У меня есть python, который читает файл CSV и преобразует его в фрейм данных, используя pandas, а затем, используя matplotlib, строит гистограмму. первое задание правильное: чтение и запись в файл CSV и из него.
полями файла CSV являются: date "," user_lo c "," message "," full_name "," country "," код страны "," прогнозы "," количество слов "
НО задача построения графика заключается в отображении ошибки ниже.
Ошибка:
--------------------------------------------------------------------------- IndexError Traceback (most recent call
last) <ipython-input-37-5bc3925ff988> in <module>
1 #plot word count distribution for both positive and negative sentiment
----> 2 x= tweet_preds["word count"][tweet_preds.predictions ==1]
3 y= tweet_preds["word count"][tweet_preds.predictions ==0]

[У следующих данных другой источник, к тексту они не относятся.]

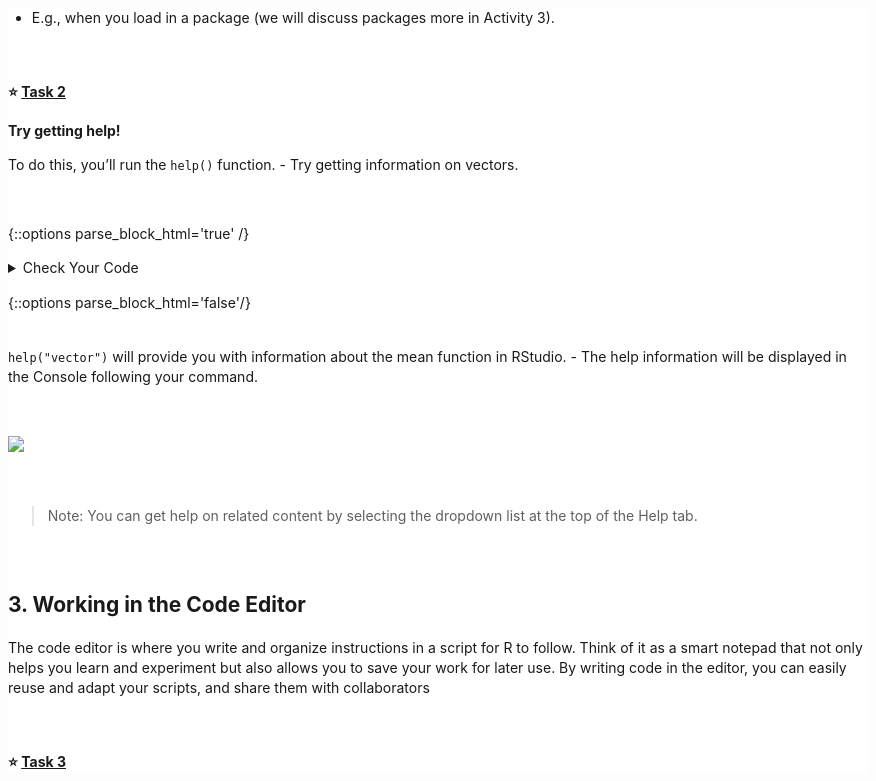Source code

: - E.g., when you load in a package (we will discuss packages more in
  Activity 3). <br>

<br>

<div class="boxed">

#### :star: <u>Task 2</u>

**Try getting help!**

To do this, you’ll run the `help()` function. - Try getting information
on vectors.

<br>

{::options parse_block_html='true' /}
<details><summary>
Check Your Code
</summary></details>

{::options parse_block_html='false'/}

<br> `help("vector")` will provide you with information about the mean
function in RStudio. - The help information will be displayed in the
Console following your command.

</div>

<br>

<div id="gif1">

<img src="images/rstudio-02.gif"/> <br>

</div>

</details>

<br>

> Note: You can get help on related content by selecting the dropdown
> list at the top of the Help tab. 

<br>

## 3. Working in the Code Editor

The code editor is where you write and organize instructions in a script
for R to follow. Think of it as a smart notepad that not only helps you
learn and experiment but also allows you to save your work for later
use. By writing code in the editor, you can easily reuse and adapt your
scripts, and share them with collaborators

<br>

<div class="boxed">

#### :star: <u>Task 3</u>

4 plt.figure(figsize=(12,6))
5 plt.xlim(0,45)
IndexError: only integers, slices (`:`), ellipsis (`...`),
numpy.newaxis (`None`) and integer or boolean arrays are valid indices
Код:
# create of dataframe:
#create column names
col_names = ["date","user_loc","followers","friends","message","bbox_coords",
"full_name","country","country_code","place_type"]
#read csv
df_twtr = pd.read_csv("F:\AIenv\sentiment_analysis\paul_ryan_twitter.csv",names = col_names)
#check head
df_twtr=df_twtr.dropna()
df_twtr = df_twtr.reset_index(drop=True)
df_twtr.head()
# run predictions on twitter data
tweet_preds = model_NB.predict(df_twtr['message'])
# append predictions to dataframe
df_tweet_preds = df_twtr.copy()
df_tweet_preds['predictions'] = tweet_preds
df_tweet_preds.shape
df_tweet_preds = pd.DataFrame(df_tweet_preds,columns = ["date","user_loc","message","full_name","country","country_code","predictions","word count"])

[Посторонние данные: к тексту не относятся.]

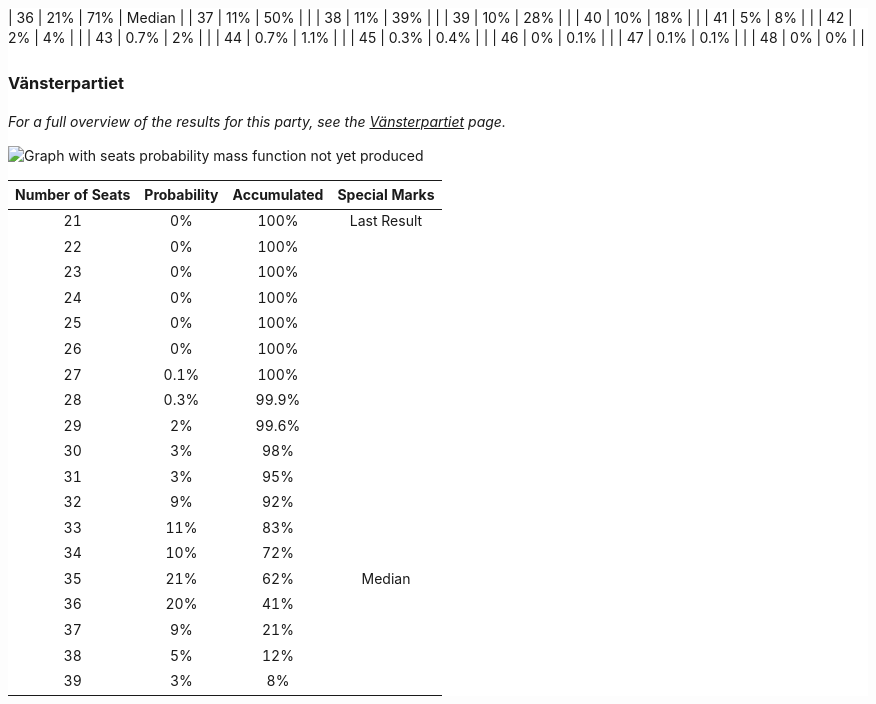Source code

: | 36 | 21% | 71% | Median |
| 37 | 11% | 50% |  |
| 38 | 11% | 39% |  |
| 39 | 10% | 28% |  |
| 40 | 10% | 18% |  |
| 41 | 5% | 8% |  |
| 42 | 2% | 4% |  |
| 43 | 0.7% | 2% |  |
| 44 | 0.7% | 1.1% |  |
| 45 | 0.3% | 0.4% |  |
| 46 | 0% | 0.1% |  |
| 47 | 0.1% | 0.1% |  |
| 48 | 0% | 0% |  |

### Vänsterpartiet

*For a full overview of the results for this party, see the [Vänsterpartiet](party-vänsterpartiet.html) page.*

![Graph with seats probability mass function not yet produced](2018-08-16-Ipsos-seats-pmf-vänsterpartiet.png "Seats Probability Mass Function")

| Number of Seats | Probability | Accumulated | Special Marks |
|:---------------:|:-----------:|:-----------:|:-------------:|
| 21 | 0% | 100% | Last Result |
| 22 | 0% | 100% |  |
| 23 | 0% | 100% |  |
| 24 | 0% | 100% |  |
| 25 | 0% | 100% |  |
| 26 | 0% | 100% |  |
| 27 | 0.1% | 100% |  |
| 28 | 0.3% | 99.9% |  |
| 29 | 2% | 99.6% |  |
| 30 | 3% | 98% |  |
| 31 | 3% | 95% |  |
| 32 | 9% | 92% |  |
| 33 | 11% | 83% |  |
| 34 | 10% | 72% |  |
| 35 | 21% | 62% | Median |
| 36 | 20% | 41% |  |
| 37 | 9% | 21% |  |
| 38 | 5% | 12% |  |
| 39 | 3% | 8% |  |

df_tweet_preds = df_tweet_preds.drop(["user_loc","country","country_code"],axis=1)
df_tweet_preds_to_csv = df_tweet_preds.to_csv(r'F:\AIenv\sentiment_analysis\export_dataframe.csv', index = False, header=True)
#plot word count distribution for both positive and negative sentiment
x= tweet_preds["word count"][tweet_preds.predictions ==1]
y= tweet_preds["word count"][tweet_preds.predictions ==0]
plt.figure(figsize=(12,6))
plt.xlim(0,45)
plt.xlabel("word count")
plt.ylabel("frequency")
g = plt.hist([x,y],color=["r","b"],alpha=0.5,label=["positive","negative"])
plt.legend(loc="upper right")